Celle- ci interviendrait dans deux cas :

a)en cas de force majeure. Entreraient dans ces cas de force majeure, les fraudes externes reconnues comme telles par une décision de justice,

b) un nouveau cas reposant sur l’appréciation du dispositif de contrôle interne au regard des risques globaux de l’organisme et au regard des moyens dégagés.

- la remise gracieuse partielle, compte tenu de la situation personnelle et pécuniaire de l’agent comptable.
- le montant final de la somme mise en débet.

5. Voie de recours :

- hiérarchique : Ministère en charge des affaires sociales
- contentieuse : Juridictions administratives.

6. Information du conseil d’administration :

les décisions prises seraient, bien évidemment, portées à la connaissance du conseil d’administration de l’organisme, tout au long de la procédure.

7. Enfin, lorsque la procédure débouche sur une recommandation, le code de la sécurité sociale pourrait prévoir l’injonction pour l’avenir, qui offre, au juge des comptes, une alternative à la procédure courante de mise en débet du comptable (éventuellement précédée de réserves puis d’injonction ferme).

Elle devrait pouvoir être plus souvent utilisée pour prendre en compte la réalité à laquelle est confronté le comptable et notamment lorsque des doutes persistent sur son champ de responsabilité.

Il est par ailleurs proposé de ne pas modifier les quatre faits générateurs de déclenchement de la procédure, tels que prévus par l’article D.253.74, à savoir :

- Déficit ou manquant en deniers ou valeurs
- Encaissement non effectué
- Dépense irrégulièrement payée
- Rupture de l’équilibre comptable.

22)PROCEDURE D’APPROBATION DES COMPTES

Les facteurs d’évolution de cette procédure sont également liés aux conséquences de la gouvernance comptable. Il est proposé d’en tenir compte, tout en maintenant le rôle des acteurs actuels, débouchant, in fine, sur le quitus.

La décision initiale d’arrêter les comptes continuerait à reposer sur le conseil d’administration de l’organisme au vu de l’avis de la commission de contrôle.

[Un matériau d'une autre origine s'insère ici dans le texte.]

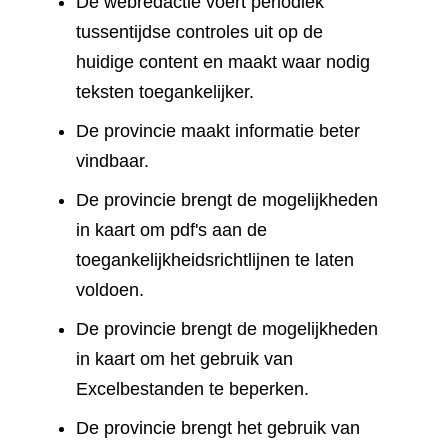
De webredactie voert periodiek
tussentijdse controles uit op de
huidige content en maakt waar nodig
teksten toegankelijker.
De provincie maakt informatie beter
vindbaar.
De provincie brengt de mogelijkheden
in kaart om pdf's aan de
toegankelijkheidsrichtlijnen te laten
voldoen.
De provincie brengt de mogelijkheden
in kaart om het gebruik van
Excelbestanden te beperken.
De provincie brengt het gebruik van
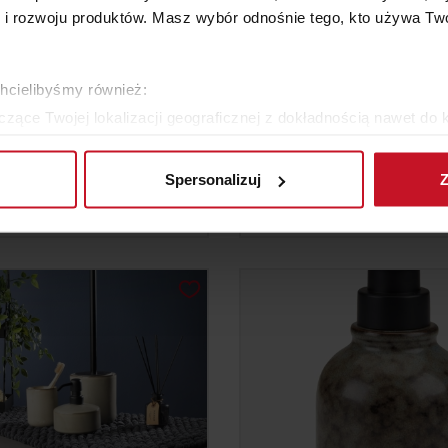
 rozwoju produktów. Masz wybór odnośnie tego, kto używa Twoi
chcielibyśmy również:
zące Twojej lokalizacji geograficznej z dokładnością nawet do 
rządzenie, aktywnie analizując charakteryzującego je zbiory dany
BLAT ŁAZIENKOWY
ŁAŹNIA PAROWA NA W
Spersonalizuj
Z
 tego, jak Twoje osobiste dane są przetwarzane oraz ustaw wła
YTAJ O CENĘ W SALONIE
ZAPYTAJ O CENĘ W SAL
plików cookie możesz zmienić lub wycofać swoją zgodę w dowolne
do spersonalizowania treści i reklam, aby oferować funkcje sp
ormacje o tym, jak korzystasz z naszej witryny, udostępniamy p
Partnerzy mogą połączyć te informacje z innymi danymi otrzym
nia z ich usług.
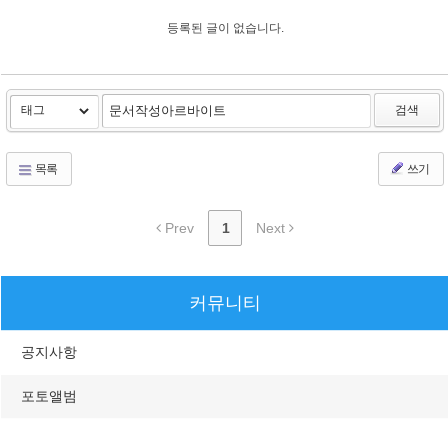
등록된 글이 없습니다.
검색
목록
쓰기
Prev
1
Next
커뮤니티
공지사항
포토앨범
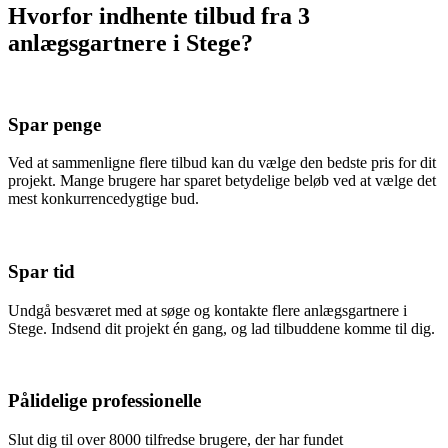
Hvorfor indhente tilbud fra 3
anlægsgartnere i Stege?
Spar penge
Ved at sammenligne flere tilbud kan du vælge den bedste pris for dit
projekt. Mange brugere har sparet betydelige beløb ved at vælge det
mest konkurrencedygtige bud.
Spar tid
Undgå besværet med at søge og kontakte flere anlægsgartnere i
Stege. Indsend dit projekt én gang, og lad tilbuddene komme til dig.
Pålidelige professionelle
Slut dig til over 8000 tilfredse brugere, der har fundet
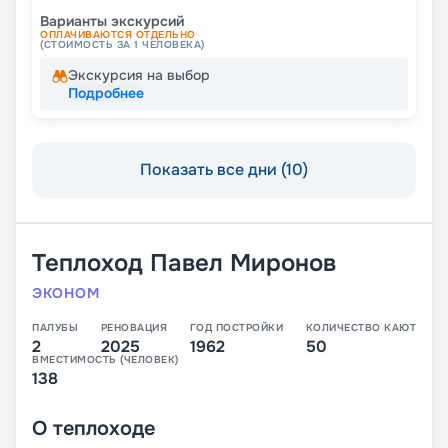
Варианты экскурсий
ОПЛАЧИВАЮТСЯ ОТДЕЛЬНО
(СТОИМОСТЬ ЗА 1 ЧЕЛОВЕКА)
Экскурсия на выбор
Подробнее
Показать все дни (10)
Теплоход
Павел Миронов
ЭКОНОМ
ПАЛУБЫ
РЕНОВАЦИЯ
ГОД ПОСТРОЙКИ
КОЛИЧЕСТВО КАЮТ
2
2025
1962
50
ВМЕСТИМОСТЬ (ЧЕЛОВЕК)
138
О
теплоходе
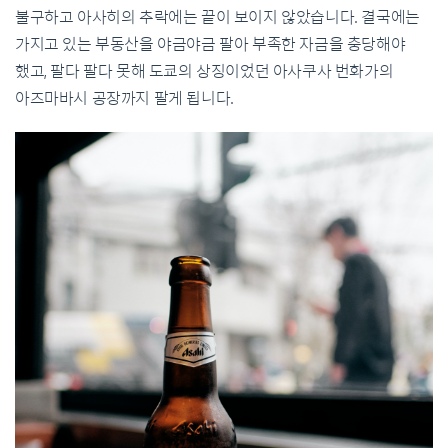
불구하고 아사히의 추락에는 끝이 보이지 않았습니다. 결국에는
가지고 있는 부동산을 야금야금 팔아 부족한 자금을 충당해야
했고, 팔다 팔다 못해 도쿄의 상징이었던 아사쿠사 번화가의
아즈마바시 공장까지 팔게 됩니다.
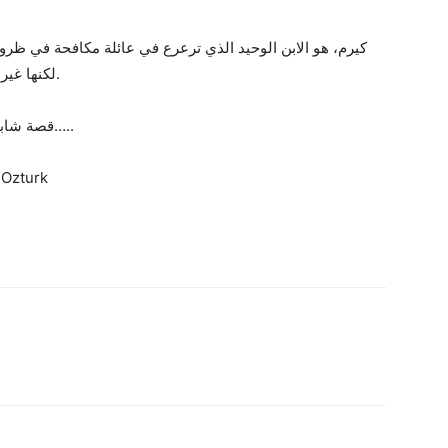
كيرم، هو الابن الوحيد الذي ترعرع في عائلة مكافحة في ظ
لكنها غير سعيدة على الرغم من العالم الرائع الذي يعيش فيه.
قصة شابين من عوالم مختلفة يبحثان عن مكانهما في الحياة…..
EnginOzturk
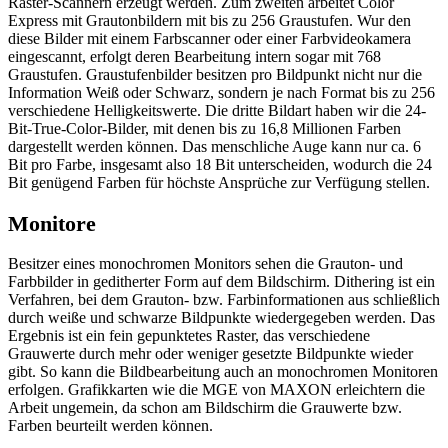
Raster-Scannern erzeugt werden. Zum zweiten arbeitet Color
Express mit Grautonbildern mit bis zu 256 Graustufen. Wur den
diese Bilder mit einem Farbscanner oder einer Farbvideokamera
eingescannt, erfolgt deren Bearbeitung intern sogar mit 768
Graustufen. Graustufenbilder besitzen pro Bildpunkt nicht nur die
Information Weiß oder Schwarz, sondern je nach Format bis zu 256
verschiedene Helligkeitswerte. Die dritte Bildart haben wir die 24-
Bit-True-Color-Bilder, mit denen bis zu 16,8 Millionen Farben
dargestellt werden können. Das menschliche Auge kann nur ca. 6
Bit pro Farbe, insgesamt also 18 Bit unterscheiden, wodurch die 24
Bit genügend Farben für höchste Ansprüche zur Verfügung stellen.
Monitore
Besitzer eines monochromen Monitors sehen die Grauton- und
Farbbilder in geditherter Form auf dem Bildschirm. Dithering ist ein
Verfahren, bei dem Grauton- bzw. Farbinformationen aus schließlich
durch weiße und schwarze Bildpunkte wiedergegeben werden. Das
Ergebnis ist ein fein gepunktetes Raster, das verschiedene
Grauwerte durch mehr oder weniger gesetzte Bildpunkte wieder
gibt. So kann die Bildbearbeitung auch an monochromen Monitoren
erfolgen. Grafikkarten wie die MGE von MAXON erleichtern die
Arbeit ungemein, da schon am Bildschirm die Grauwerte bzw.
Farben beurteilt werden können.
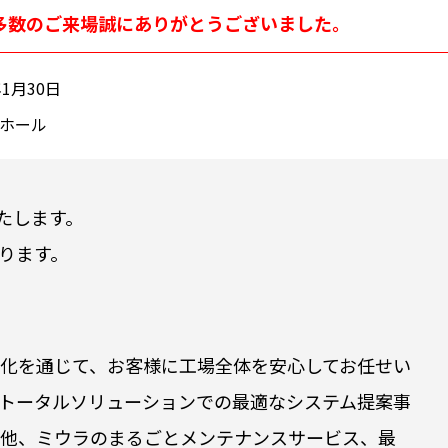
多数のご来場誠にありがとうございました。
年1月30日
ホール
いたします。
ります。
化を通じて、お客様に工場全体を安心してお任せい
トータルソリューションでの最適なシステム提案事
他、ミウラのまるごとメンテナンスサービス、最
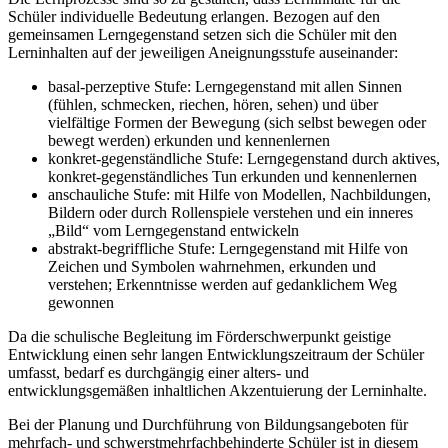
Schüler individuelle Bedeutung erlangen. Bezogen auf den
gemeinsamen Lerngegenstand setzen sich die Schüler mit den
Lerninhalten auf der jeweiligen Aneignungsstufe auseinander:
basal-perzeptive Stufe: Lerngegenstand mit allen Sinnen
(fühlen, schmecken, riechen, hören, sehen) und über
vielfältige Formen der Bewegung (sich selbst bewegen oder
bewegt werden) erkunden und kennenlernen
konkret-gegenständliche Stufe: Lerngegenstand durch aktives,
konkret-gegenständliches Tun erkunden und kennenlernen
anschauliche Stufe: mit Hilfe von Modellen, Nachbildungen,
Bildern oder durch Rollenspiele verstehen und ein inneres
„Bild“ vom Lerngegenstand entwickeln
abstrakt-begriffliche Stufe: Lerngegenstand mit Hilfe von
Zeichen und Symbolen wahrnehmen, erkunden und
verstehen; Erkenntnisse werden auf gedanklichem Weg
gewonnen
Da die schulische Begleitung im Förderschwerpunkt geistige
Entwicklung einen sehr langen Entwicklungszeitraum der Schüler
umfasst, bedarf es durchgängig einer alters- und
entwicklungsgemäßen inhaltlichen Akzentuierung der Lerninhalte.
Bei der Planung und Durchführung von Bildungsangeboten für
mehrfach- und schwerstmehrfachbehinderte Schüler ist in diesem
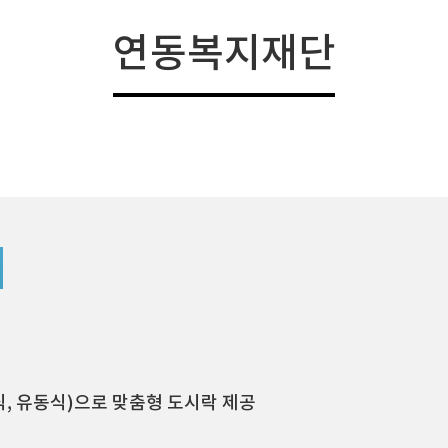
예배안내
연동복지재단
식, 유동식)으로 맞춤형 도시락 제공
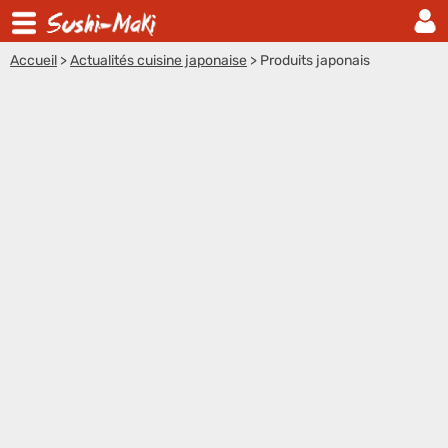
Accueil
>
Actualités cuisine japonaise
>
Produits japonais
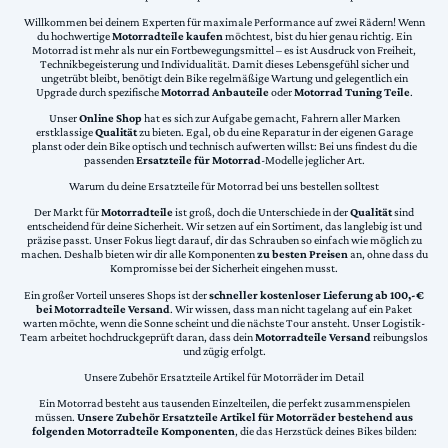
Willkommen bei deinem Experten für maximale Performance auf zwei Rädern! Wenn
du hochwertige
Motorradteile kaufen
möchtest, bist du hier genau richtig. Ein
Motorrad ist mehr als nur ein Fortbewegungsmittel – es ist Ausdruck von Freiheit,
Technikbegeisterung und Individualität. Damit dieses Lebensgefühl sicher und
ungetrübt bleibt, benötigt dein Bike regelmäßige Wartung und gelegentlich ein
Upgrade durch spezifische
Motorrad Anbauteile
oder
Motorrad Tuning Teile
.
Unser
Online Shop
hat es sich zur Aufgabe gemacht, Fahrern aller Marken
erstklassige
Qualität
zu bieten. Egal, ob du eine Reparatur in der eigenen Garage
planst oder dein Bike optisch und technisch aufwerten willst: Bei uns findest du die
passenden
Ersatzteile für Motorrad
-Modelle jeglicher Art.
Warum du deine Ersatzteile für Motorrad bei uns bestellen solltest
Der Markt für
Motorradteile
ist groß, doch die Unterschiede in der
Qualität
sind
entscheidend für deine Sicherheit. Wir setzen auf ein Sortiment, das langlebig ist und
präzise passt. Unser Fokus liegt darauf, dir das Schrauben so einfach wie möglich zu
machen. Deshalb bieten wir dir alle Komponenten
zu besten Preisen
an, ohne dass du
Kompromisse bei der Sicherheit eingehen musst.
Ein großer Vorteil unseres Shops ist der
schneller kostenloser Lieferung ab 100,-€
bei Motorradteile Versand
. Wir wissen, dass man nicht tagelang auf ein Paket
warten möchte, wenn die Sonne scheint und die nächste Tour ansteht. Unser Logistik-
Team arbeitet hochdruckgeprüft daran, dass dein
Motorradteile Versand
reibungslos
und zügig erfolgt.
Unsere Zubehör Ersatzteile Artikel für Motorräder im Detail
Ein Motorrad besteht aus tausenden Einzelteilen, die perfekt zusammenspielen
müssen.
Unsere Zubehör Ersatzteile Artikel für Motorräder bestehend aus
folgenden Motorradteile Komponenten
, die das Herzstück deines Bikes bilden:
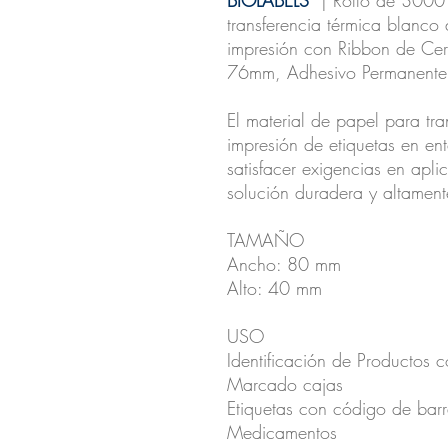
BIOLABELS
| Rollo de 3000 
transferencia térmica blan
impresión con Ribbon de Cera
76mm, Adhesivo Permanente
El material de papel para tra
impresión de etiquetas en ent
satisfacer exigencias en apli
solución duradera y altamente
TAMAÑO
Ancho: 80 mm
Alto: 40 mm
USO
Identificación de Productos 
Marcado cajas
Etiquetas con código de barras
Medicamentos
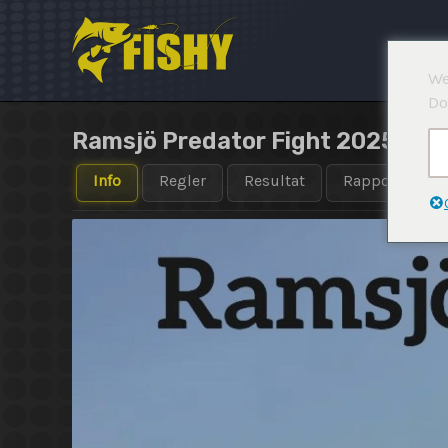
Hoppa
till
innehåll
We
Do
Ramsjö Predator Fight 2025
Info
Regler
Resultat
Rapporter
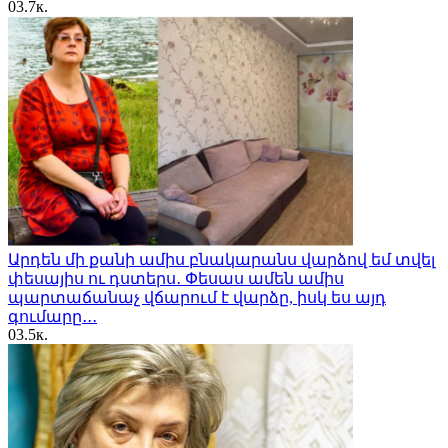
0
3.7к.
Արդեն մի քանի ամիս բնակարանս վարձով եմ տվել
փեսայիս ու դստերս․ Փեսաս ամեն ամիս
պարտաճանաչ վճարում է վարձը, իսկ ես այդ
գումարը․․․
0
3.5к.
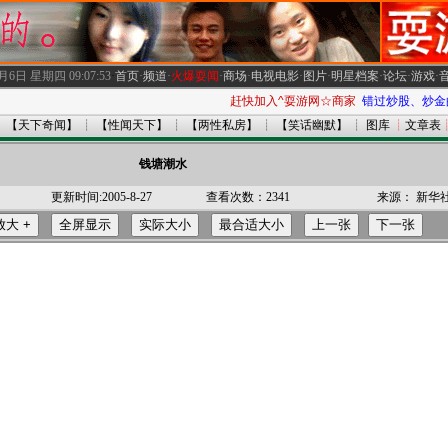
8月6日 星期四
09:07:53
·
首页
·
频道
·
火爆耍闻
·
商场
·
电视电影
·
图片
·
明星档案
·
论坛
·
游戏
·
赶快加入^耍游网☆商家自助加盟频道☆
错过炒股、炒金的
┊
【天下奇闻】
┊
【性闻天下】
┊
【两性私房】
┊
【笑话幽默】
┊
图库
┊
文章表
钱塘潮水
更新时间:2005-8-27
查看次数：2341
来源： 新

Une proposition de toilettage est toutefois formulée consistant à supprimer l’obligation de vérification inopinée de la commission de contrôle, conforme à l’évolution des pratiques. En effet, cette vérification reposait sur l’importance des mouvements en espèces qui, dans de nombreux cas, sont devenus inexistants ou au moins résiduels.

L’obligation pourrait être remplacée par une simple possibilité offerte à la Commission de Contrôle d’effectuer un contrôle « à l’improviste » en plus de son contrôle annuel préparatoire à la séance du Conseil d’administration.

L’approbation des comptes continuerait à être prononcée par le directeur régional des affaires sanitaires et sociales, en intégrant les évolutions liées à la certification des comptes. En conséquence, l’agent-comptable de la caisse nationale transmettrait à la DRASS ses décisions d’intégrer les comptes des organismes locaux dans les comptes nationaux. Il transmettrait également, le cas échéant, le contenu des rapports d’audit établis.

La décision de quitus serait sans changement, prononcée par le conseil d’administration, après approbation de la totalité des comptes des exercices.